Kelly: I think it’s the beginning of a beautiful friendship. The kind of routine strain screening and iteration that we need to do seems to fit well with what you're offering as a core business. I'm looking forward to doing a lot of work with Culture.
Culture: Finally, what advice would you give to early stage biotech companies that are just getting started?
Kelly: I think it's important for a young startup to focus on building a good team with the right skillset. Conflict management is an underrated skill that's really important to prioritize when you’re building your team. Anytime you have two people in a room, inevitably, there's going to be conflict, so your choices are to manage it well or manage it poorly.

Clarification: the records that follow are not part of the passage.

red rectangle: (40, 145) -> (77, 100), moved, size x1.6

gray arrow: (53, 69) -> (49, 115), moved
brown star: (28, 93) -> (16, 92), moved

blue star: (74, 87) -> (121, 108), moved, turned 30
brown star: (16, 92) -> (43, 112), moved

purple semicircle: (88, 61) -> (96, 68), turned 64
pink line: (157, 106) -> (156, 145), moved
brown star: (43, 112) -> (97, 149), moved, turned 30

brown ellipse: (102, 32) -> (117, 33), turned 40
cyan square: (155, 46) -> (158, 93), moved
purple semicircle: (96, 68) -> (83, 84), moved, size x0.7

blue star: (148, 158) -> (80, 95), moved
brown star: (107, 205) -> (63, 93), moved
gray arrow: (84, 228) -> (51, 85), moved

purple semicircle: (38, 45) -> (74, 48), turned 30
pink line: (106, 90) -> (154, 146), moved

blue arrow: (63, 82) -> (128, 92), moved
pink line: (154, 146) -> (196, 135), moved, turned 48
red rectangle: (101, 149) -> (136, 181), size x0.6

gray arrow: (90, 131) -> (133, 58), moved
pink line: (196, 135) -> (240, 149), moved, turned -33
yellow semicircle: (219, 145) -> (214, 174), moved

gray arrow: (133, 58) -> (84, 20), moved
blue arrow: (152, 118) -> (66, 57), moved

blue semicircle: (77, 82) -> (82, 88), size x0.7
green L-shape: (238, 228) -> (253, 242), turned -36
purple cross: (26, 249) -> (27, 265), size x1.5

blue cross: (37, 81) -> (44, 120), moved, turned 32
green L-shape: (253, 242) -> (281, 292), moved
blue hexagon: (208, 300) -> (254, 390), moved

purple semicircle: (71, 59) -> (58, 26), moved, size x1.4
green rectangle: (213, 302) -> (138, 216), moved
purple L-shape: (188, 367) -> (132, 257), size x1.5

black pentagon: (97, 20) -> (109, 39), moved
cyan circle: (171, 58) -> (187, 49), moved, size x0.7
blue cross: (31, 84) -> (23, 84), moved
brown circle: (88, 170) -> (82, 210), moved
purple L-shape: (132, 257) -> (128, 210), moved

The more people come in with that skill, or the willingness to learn it, the better off your team's going to be.
On the technical side, you want people with a solid grounding in microbiology and the math that goes into understanding bioprocessing. I think a lot of chemical engineering programs in particular focus on that right now. And when I say solid grounding in microbiology, I mean not just knowing how to make clones in E. coli, but actually growing a bunch of different kinds of microbes on different types of media, knowing what they are supposed to look like when you streak them out on an agar plate and how to tell whether a culture is contaminated. That kind of experience is vital to a bioprocessing-based startup.